== Collected data ==
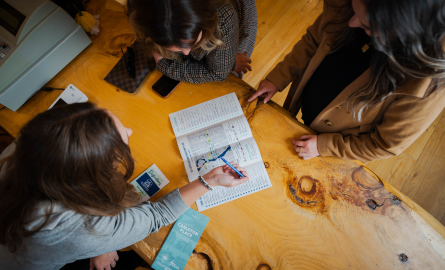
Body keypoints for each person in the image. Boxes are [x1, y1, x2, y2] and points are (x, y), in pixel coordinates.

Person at [0, 102, 249, 270]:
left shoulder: (24, 150)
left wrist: (100, 243)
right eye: (124, 141)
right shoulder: (88, 228)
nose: (130, 129)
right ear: (96, 176)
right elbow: (157, 215)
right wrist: (210, 180)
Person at [248, 0, 445, 163]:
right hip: (308, 112)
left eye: (367, 25)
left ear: (404, 34)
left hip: (338, 145)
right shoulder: (349, 8)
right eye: (353, 8)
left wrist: (324, 146)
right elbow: (312, 41)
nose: (351, 23)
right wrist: (278, 78)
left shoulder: (427, 86)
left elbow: (385, 144)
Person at [127, 0, 257, 83]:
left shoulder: (224, 16)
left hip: (235, 22)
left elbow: (218, 73)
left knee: (231, 74)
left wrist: (164, 65)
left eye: (191, 44)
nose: (186, 52)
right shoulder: (139, 9)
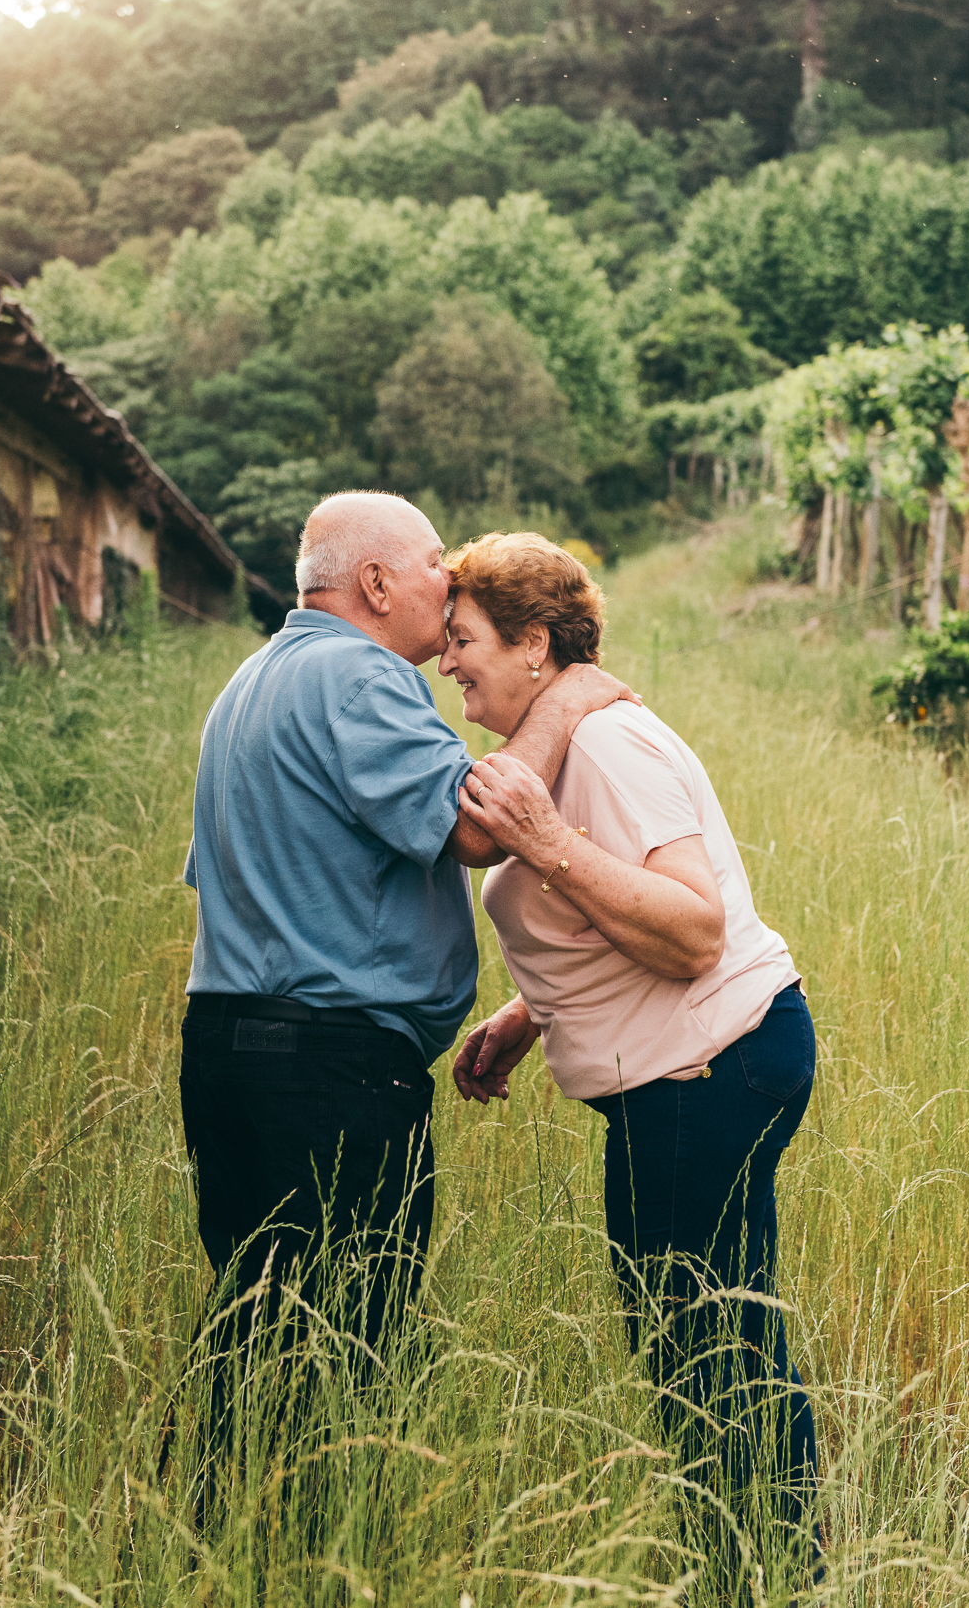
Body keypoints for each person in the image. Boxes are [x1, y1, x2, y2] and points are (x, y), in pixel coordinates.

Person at [177, 493, 637, 1490]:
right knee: (342, 1347)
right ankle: (308, 1558)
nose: (451, 578)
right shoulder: (358, 676)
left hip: (225, 1049)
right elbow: (479, 827)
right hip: (326, 1069)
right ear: (377, 583)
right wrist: (566, 691)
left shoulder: (251, 684)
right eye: (435, 563)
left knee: (256, 1328)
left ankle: (219, 1550)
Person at [439, 531, 819, 1592]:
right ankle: (747, 1557)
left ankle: (768, 1565)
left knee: (708, 1341)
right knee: (698, 1329)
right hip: (690, 1071)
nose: (447, 660)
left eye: (463, 639)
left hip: (713, 1065)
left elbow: (694, 928)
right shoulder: (565, 745)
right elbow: (607, 914)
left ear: (533, 644)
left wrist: (549, 842)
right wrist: (530, 1011)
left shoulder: (609, 748)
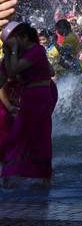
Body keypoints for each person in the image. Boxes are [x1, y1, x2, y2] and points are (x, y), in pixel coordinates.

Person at [1, 22, 56, 185]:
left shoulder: (37, 51)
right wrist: (9, 52)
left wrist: (13, 51)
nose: (13, 42)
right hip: (28, 98)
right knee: (17, 135)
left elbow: (14, 70)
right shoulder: (19, 53)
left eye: (16, 39)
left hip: (39, 97)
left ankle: (45, 177)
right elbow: (5, 75)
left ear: (25, 37)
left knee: (40, 136)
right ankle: (9, 175)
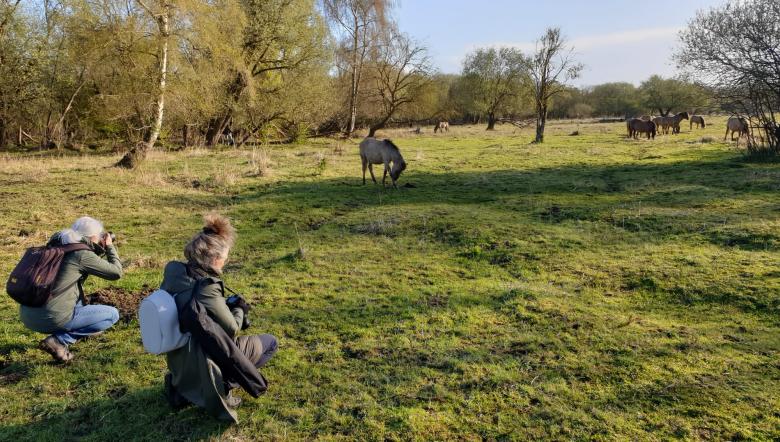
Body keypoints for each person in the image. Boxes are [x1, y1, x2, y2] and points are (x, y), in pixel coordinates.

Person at [160, 213, 277, 422]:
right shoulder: (205, 287)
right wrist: (240, 309)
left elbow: (199, 314)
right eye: (225, 258)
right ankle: (224, 383)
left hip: (180, 357)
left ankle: (189, 388)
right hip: (205, 358)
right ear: (214, 259)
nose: (225, 262)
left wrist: (223, 305)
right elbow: (231, 328)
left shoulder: (175, 274)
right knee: (270, 343)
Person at [20, 216, 122, 363]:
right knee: (111, 315)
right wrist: (110, 246)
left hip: (28, 316)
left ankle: (80, 329)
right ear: (93, 236)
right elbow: (115, 272)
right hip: (50, 317)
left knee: (77, 299)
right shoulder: (80, 254)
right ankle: (60, 340)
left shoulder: (56, 247)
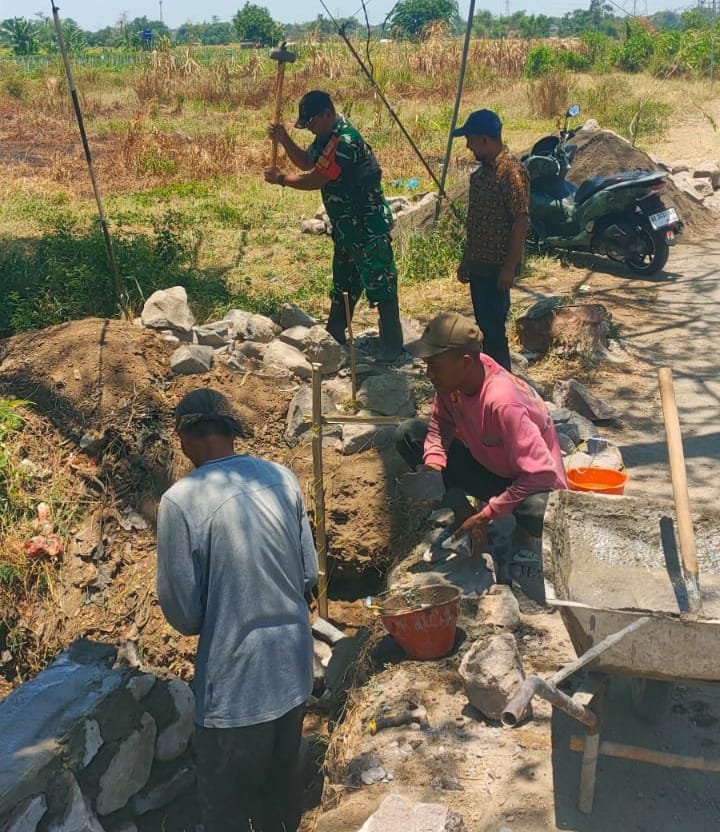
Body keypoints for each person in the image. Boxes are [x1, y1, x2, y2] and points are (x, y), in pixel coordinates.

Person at [156, 388, 318, 832]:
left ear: (186, 437)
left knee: (225, 811)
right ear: (231, 432)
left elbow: (185, 615)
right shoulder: (283, 478)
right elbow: (309, 574)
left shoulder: (180, 501)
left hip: (235, 687)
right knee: (282, 801)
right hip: (292, 670)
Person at [395, 312, 567, 596]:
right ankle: (464, 516)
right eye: (427, 366)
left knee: (539, 512)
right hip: (489, 465)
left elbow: (540, 474)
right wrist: (434, 464)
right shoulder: (453, 382)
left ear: (465, 362)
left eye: (434, 366)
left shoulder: (503, 402)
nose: (429, 375)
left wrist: (488, 514)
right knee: (409, 434)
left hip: (531, 482)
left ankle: (518, 542)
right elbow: (440, 424)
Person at [264, 89, 404, 362]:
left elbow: (316, 179)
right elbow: (306, 160)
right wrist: (284, 140)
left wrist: (282, 179)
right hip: (345, 228)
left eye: (313, 123)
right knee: (344, 282)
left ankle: (392, 345)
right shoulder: (325, 136)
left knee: (380, 281)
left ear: (328, 114)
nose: (311, 129)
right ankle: (335, 333)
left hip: (366, 226)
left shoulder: (345, 141)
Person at [452, 109, 530, 371]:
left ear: (484, 139)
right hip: (479, 265)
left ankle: (503, 384)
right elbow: (475, 224)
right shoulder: (480, 176)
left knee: (495, 332)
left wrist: (509, 266)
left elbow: (520, 219)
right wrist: (466, 260)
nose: (468, 146)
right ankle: (490, 379)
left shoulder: (511, 172)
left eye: (470, 140)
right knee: (484, 328)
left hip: (498, 268)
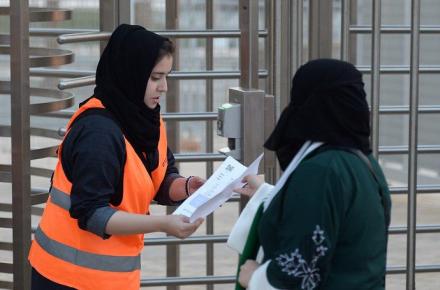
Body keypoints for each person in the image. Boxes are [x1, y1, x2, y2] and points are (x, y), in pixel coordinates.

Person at [28, 24, 204, 290]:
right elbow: (92, 214)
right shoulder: (98, 134)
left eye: (167, 76)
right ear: (131, 75)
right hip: (67, 279)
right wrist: (162, 224)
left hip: (110, 279)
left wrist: (187, 187)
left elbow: (157, 179)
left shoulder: (145, 120)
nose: (164, 87)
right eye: (156, 77)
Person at [228, 59, 391, 290]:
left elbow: (298, 273)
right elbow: (334, 222)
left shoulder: (321, 171)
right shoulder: (365, 164)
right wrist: (268, 194)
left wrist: (254, 278)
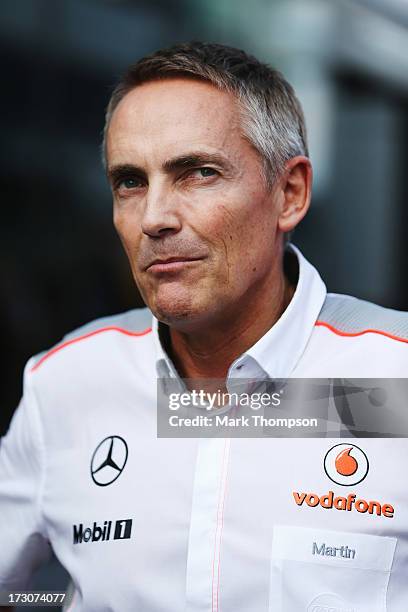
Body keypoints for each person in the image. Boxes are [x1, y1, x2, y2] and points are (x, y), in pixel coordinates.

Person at [1, 42, 407, 612]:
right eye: (130, 182)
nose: (154, 218)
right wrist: (60, 600)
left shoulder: (394, 374)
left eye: (198, 173)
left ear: (288, 193)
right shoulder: (66, 383)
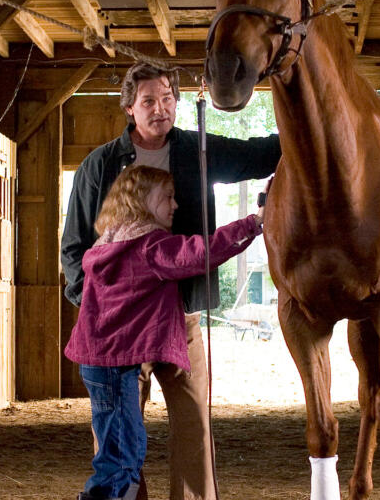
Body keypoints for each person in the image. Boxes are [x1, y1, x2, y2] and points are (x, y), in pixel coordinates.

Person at [61, 62, 281, 500]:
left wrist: (303, 129)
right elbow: (74, 246)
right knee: (119, 429)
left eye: (167, 99)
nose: (160, 109)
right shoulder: (98, 166)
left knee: (194, 420)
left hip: (183, 316)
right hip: (121, 328)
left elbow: (257, 155)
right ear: (129, 108)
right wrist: (101, 305)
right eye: (148, 101)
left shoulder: (197, 149)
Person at [66, 165, 265, 500]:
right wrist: (254, 224)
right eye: (167, 198)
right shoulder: (150, 247)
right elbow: (203, 251)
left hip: (103, 366)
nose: (175, 205)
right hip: (116, 367)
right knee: (121, 460)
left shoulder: (108, 243)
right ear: (143, 201)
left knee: (119, 454)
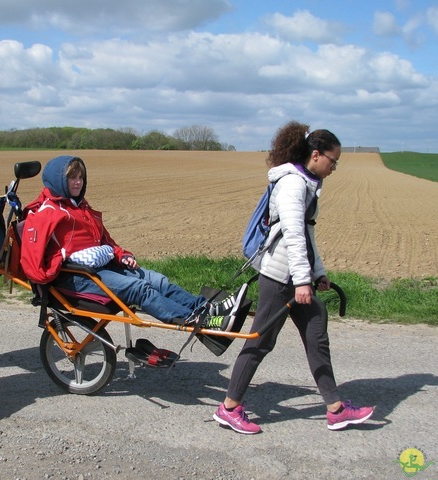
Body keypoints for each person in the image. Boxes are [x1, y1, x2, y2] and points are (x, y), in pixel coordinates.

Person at [213, 121, 373, 434]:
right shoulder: (292, 184)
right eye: (333, 161)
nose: (334, 168)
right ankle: (229, 408)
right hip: (279, 277)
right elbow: (293, 235)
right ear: (316, 155)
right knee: (260, 342)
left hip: (295, 275)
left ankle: (335, 408)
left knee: (316, 329)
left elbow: (307, 233)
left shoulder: (307, 183)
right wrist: (302, 281)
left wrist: (318, 273)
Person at [20, 155, 236, 325]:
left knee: (157, 280)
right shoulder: (46, 213)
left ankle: (204, 308)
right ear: (59, 179)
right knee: (140, 288)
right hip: (76, 276)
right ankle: (193, 319)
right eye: (72, 177)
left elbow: (105, 240)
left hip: (101, 268)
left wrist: (122, 255)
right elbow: (32, 264)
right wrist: (61, 261)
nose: (77, 182)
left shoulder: (81, 207)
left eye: (80, 177)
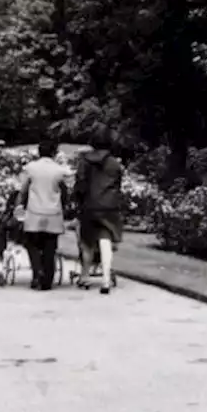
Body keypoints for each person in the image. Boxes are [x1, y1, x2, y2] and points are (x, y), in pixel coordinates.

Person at [74, 126, 125, 294]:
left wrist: (78, 202)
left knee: (87, 243)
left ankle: (85, 276)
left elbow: (80, 185)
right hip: (109, 206)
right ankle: (105, 279)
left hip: (89, 205)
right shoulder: (115, 164)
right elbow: (118, 186)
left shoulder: (84, 161)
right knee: (106, 241)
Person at [17, 140, 71, 291]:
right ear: (54, 153)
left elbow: (23, 190)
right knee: (50, 246)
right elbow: (65, 192)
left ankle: (37, 271)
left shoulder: (31, 168)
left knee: (31, 243)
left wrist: (19, 206)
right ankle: (47, 278)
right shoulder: (59, 170)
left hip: (34, 211)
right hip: (53, 213)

== TO DO ==
From the opening line of the entries, copy each line exactly until the line with "right hip: (690, 1071)", which is copied as well; leave out pictures.

== SOLUTION ==
Body keypoints for each person in the image. Boxes are [x1, y1, x2, y2] and points are (x, y), in pixel coordinates.

Person at [0, 102, 249, 270]:
left shoulder: (24, 150)
left wrist: (100, 243)
right eye: (124, 141)
right shoulder: (88, 228)
nose: (130, 129)
right ear: (96, 176)
right elbow: (157, 215)
right wrist: (210, 180)
Person at [248, 0, 445, 163]:
right hip: (308, 112)
left eye: (367, 25)
left ear: (404, 34)
left hip: (338, 145)
right shoulder: (349, 8)
right eye: (353, 8)
left wrist: (324, 146)
right elbow: (312, 41)
nose: (351, 23)
right wrist: (278, 78)
left shoulder: (427, 86)
left elbow: (385, 144)
Person at [127, 0, 257, 83]:
left shoulder: (224, 16)
left hip: (235, 22)
left elbow: (218, 73)
left knee: (231, 74)
left wrist: (164, 65)
left eye: (191, 44)
nose: (186, 52)
right shoulder: (139, 9)
Body keypoints for each person in the image. Boxes are [x1, y1, x2, y2] and points are (x, y), in pixel coordinates.

Person at [177, 493, 637, 1490]:
right knee: (342, 1347)
right ankle: (308, 1558)
nose: (451, 578)
right shoulder: (358, 676)
left hip: (225, 1049)
right elbow: (479, 827)
right hip: (326, 1069)
right ear: (377, 583)
right wrist: (566, 691)
left shoulder: (251, 684)
right eye: (435, 563)
left knee: (256, 1328)
left ankle: (219, 1550)
Person at [439, 531, 819, 1592]:
right ankle: (747, 1557)
left ankle: (768, 1565)
left knee: (708, 1341)
right knee: (698, 1329)
right hip: (690, 1071)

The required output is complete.